Debugging Models

This section provides a set of tools and guidelines to help users build optimized FHE-compatible models. It discusses FHE simulation, the key-cache functionality that helps speed-up FHE result debugging, and gives a guide to evaluate circuit complexity.

Simulation

The simulation functionality of Concrete ML provides a way to evaluate, using clear data, the results that ML models produce on encrypted data. The simulation includes any probabilistic behavior FHE may induce. The simulation is implemented with Concrete's simulation.

The simulation mode can be useful when developing and iterating on an ML model implementation. As FHE non-linear models work with integers up to 16 bits, with a trade-off between the number of bits and the FHE execution speed, the simulation can help to find the optimal model design.

Simulation is much faster than FHE execution. This allows for faster debugging and model optimization. For example, this was used for the red/blue contours in the Classifier Comparison notebook, as computing in FHE for the whole grid and all the classifiers would take significant time.

The following example shows how to use the simulation mode in Concrete ML.

from sklearn.datasets import fetch_openml, make_circles
from concrete.ml.sklearn import RandomForestClassifier

n_bits = 2
X, y = make_circles(n_samples=1000, noise=0.1, factor=0.6, random_state=0)
concrete_clf = RandomForestClassifier(
    n_bits=n_bits, n_estimators=10, max_depth=5
)
concrete_clf.fit(X, y)

concrete_clf.compile(X)

# Running the model using FHE-simulation
y_preds_clear = concrete_clf.predict(X, fhe="simulate")

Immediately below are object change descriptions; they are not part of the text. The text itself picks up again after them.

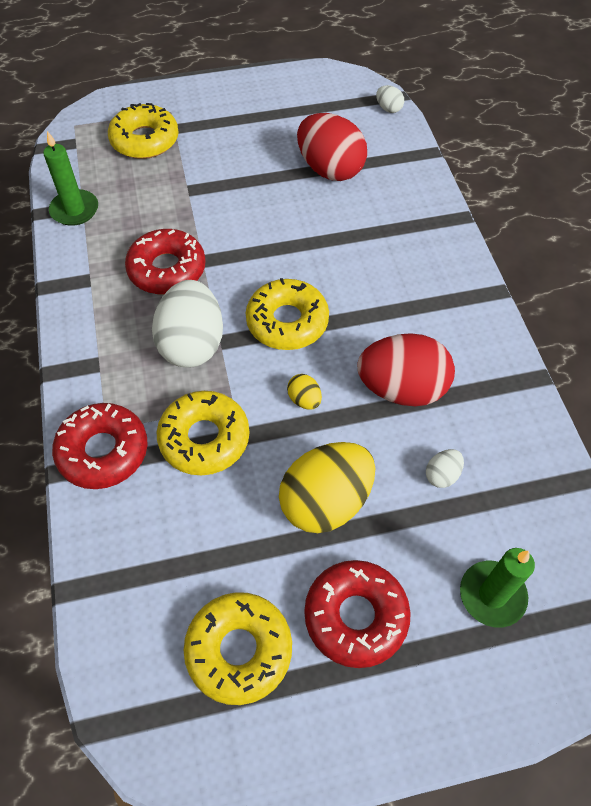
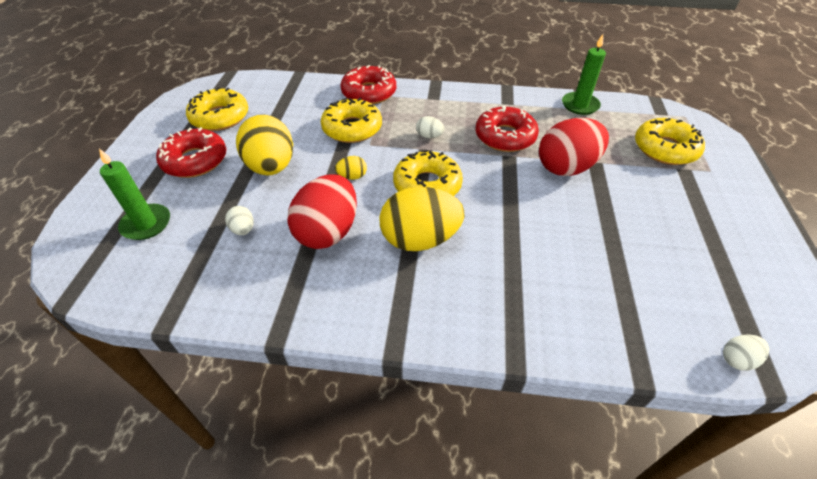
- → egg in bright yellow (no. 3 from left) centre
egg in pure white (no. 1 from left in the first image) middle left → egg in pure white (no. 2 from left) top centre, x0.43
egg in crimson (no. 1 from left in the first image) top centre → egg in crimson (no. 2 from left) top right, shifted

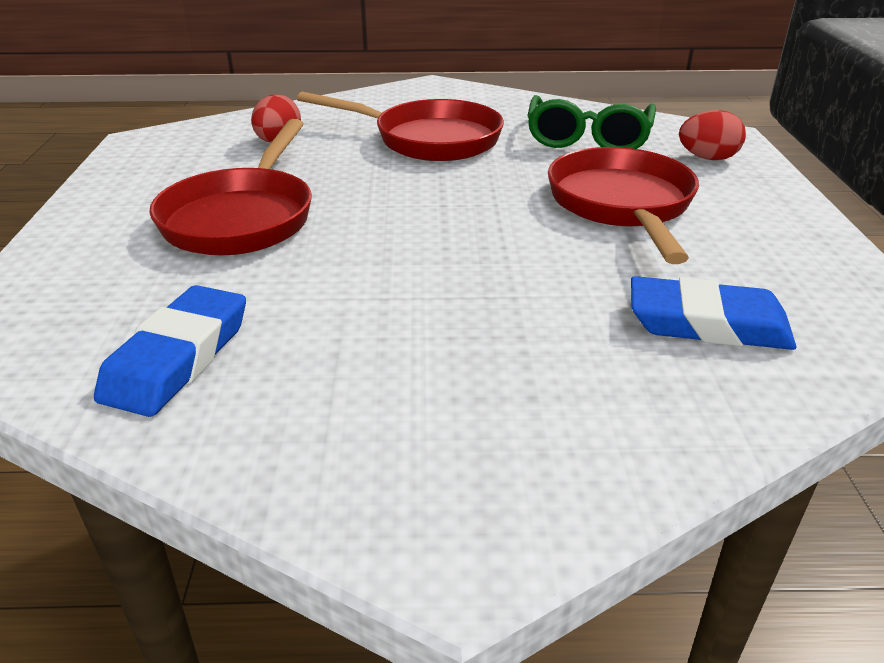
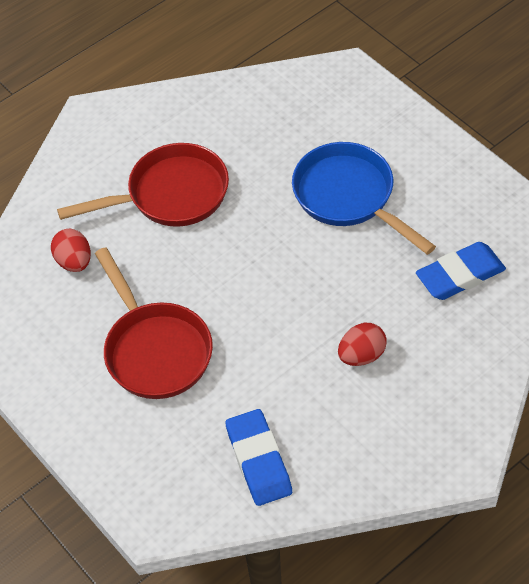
pan in crimson (no. 3 from left) top right → pan in cobalt middle right
egg in crimson (no. 2 from left) top right → egg in crimson (no. 2 from left) middle right, shifted
eyeglasses in emerald top right → -

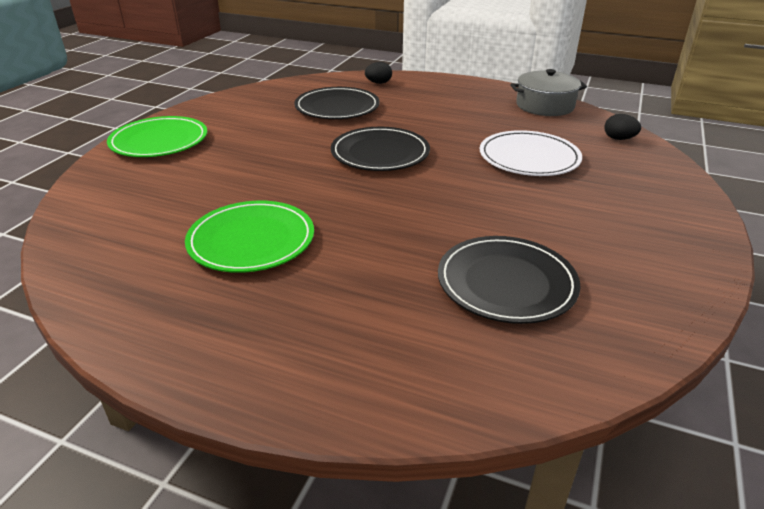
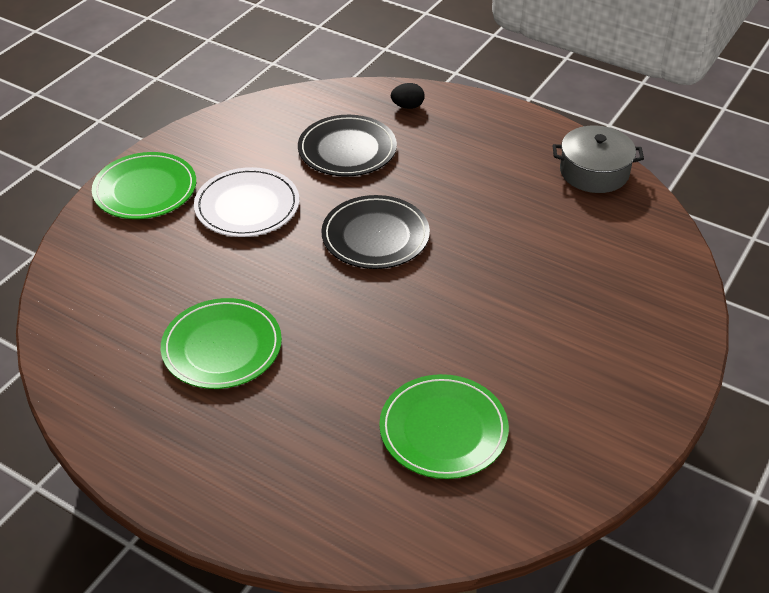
dinner plate in pure white top right → dinner plate in pure white middle left, shifted
dinner plate in jet-black (no. 3 from left) centre → dinner plate in emerald (no. 3 from left) bottom centre
egg in jet-black (no. 2 from left) top right → -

Caching keys during debugging

It is possible to avoid re-generating the keys of the models you are debugging. This feature is unsafe and should not be used in production. Here is an example that shows how to enable key-caching:

from sklearn.datasets import fetch_openml, make_circles
from concrete.ml.sklearn import RandomForestClassifier
from concrete.fhe import Configuration
debug_config = Configuration(
    enable_unsafe_features=True,
    use_insecure_key_cache=True,
    insecure_key_cache_location="~/.cml_keycache",
)

n_bits = 2
X, y = make_circles(n_samples=1000, noise=0.1, factor=0.6, random_state=0)
concrete_clf = RandomForestClassifier(
    n_bits=n_bits, n_estimators=10, max_depth=5
)
concrete_clf.fit(X, y)

concrete_clf.compile(X, debug_config)

Compilation error debugging

Compilation errors that signal that the ML model is not FHE compatible are usually of two types:

TLU input maximum bit-width is exceeded
No crypto-parameters can be found for the ML model: RuntimeError: NoParametersFound is raised by the compiler

The following produces a neural network that is not FHE-compatible:

import numpy
import torch

from torch import nn
from concrete.ml.torch.compile import compile_torch_model

N_FEAT = 2
class SimpleNet(nn.Module):
    """Simple MLP with PyTorch"""

    def __init__(self, n_hidden=30):
        super().__init__()
        self.fc1 = nn.Linear(in_features=N_FEAT, out_features=n_hidden)
        self.fc2 = nn.Linear(in_features=n_hidden, out_features=n_hidden)
        self.fc3 = nn.Linear(in_features=n_hidden, out_features=2)


    def forward(self, x):
        """Forward pass."""
        x = torch.relu(self.fc1(x))
        x = torch.relu(self.fc2(x))
        x = self.fc3(x)
        return x


torch_input = torch.randn(100, N_FEAT)
torch_model = SimpleNet(120)
try:
    quantized_numpy_module = compile_torch_model(
        torch_model,
        torch_input,
        n_bits=7,
    )
except RuntimeError as err:
    print(err)

Upon execution, the Compiler will raise the following error within the graph representation:

Function you are trying to compile cannot be compiled:

%0 = _x                               # EncryptedTensor<int7, shape=(1, 2)>           ∈ [-64, 63]
%1 = [[ -9  18  ...   30  34]]        # ClearTensor<int7, shape=(2, 120)>             ∈ [-62, 63]              @ /fc1/Gemm.matmul
%2 = matmul(%0, %1)                   # EncryptedTensor<int14, shape=(1, 120)>        ∈ [-5834, 5770]          @ /fc1/Gemm.matmul
%3 = subgraph(%2)                     # EncryptedTensor<uint7, shape=(1, 120)>        ∈ [0, 127]
%4 = [[-36   6  ...   27 -11]]        # ClearTensor<int7, shape=(120, 120)>           ∈ [-63, 63]              @ /fc2/Gemm.matmul
%5 = matmul(%3, %4)                   # EncryptedTensor<int17, shape=(1, 120)>        ∈ [-34666, 37702]        @ /fc2/Gemm.matmul
^^^^^^^^^^^^^^^^^^^^^^^^^^^^^^^^^^^^^^^^^^^^^^^^^^^^^^^^^^^^^^^^^^^^^^^^^^^^^^^^^^^^^^^^^^^^^^^^^^^^^^^^^^^^^^^^^^^^^^^^^^^^^^^^^ this 17-bit value is used as an input to a table lookup

The error this 17-bit value is used as an input to a table lookup indicates that the 16-bit limit on the input of the Table Lookup (TLU) operation has been exceeded. To pinpoint the model layer that causes the error, Concrete ML provides the bitwidth_and_range_report helper function. First, the model must be compiled so that it can be simulated.

Fixing compilation errors

To make this network FHE-compatible one can apply several techniques:

use rounded accumulators by specifying the rounding_threshold_bits parameter. Please evaluate the accuracy of the model using simulation if you use this feature, as it may impact accuracy. Setting a value 2-bit higher than the quantization n_bits should be a good start.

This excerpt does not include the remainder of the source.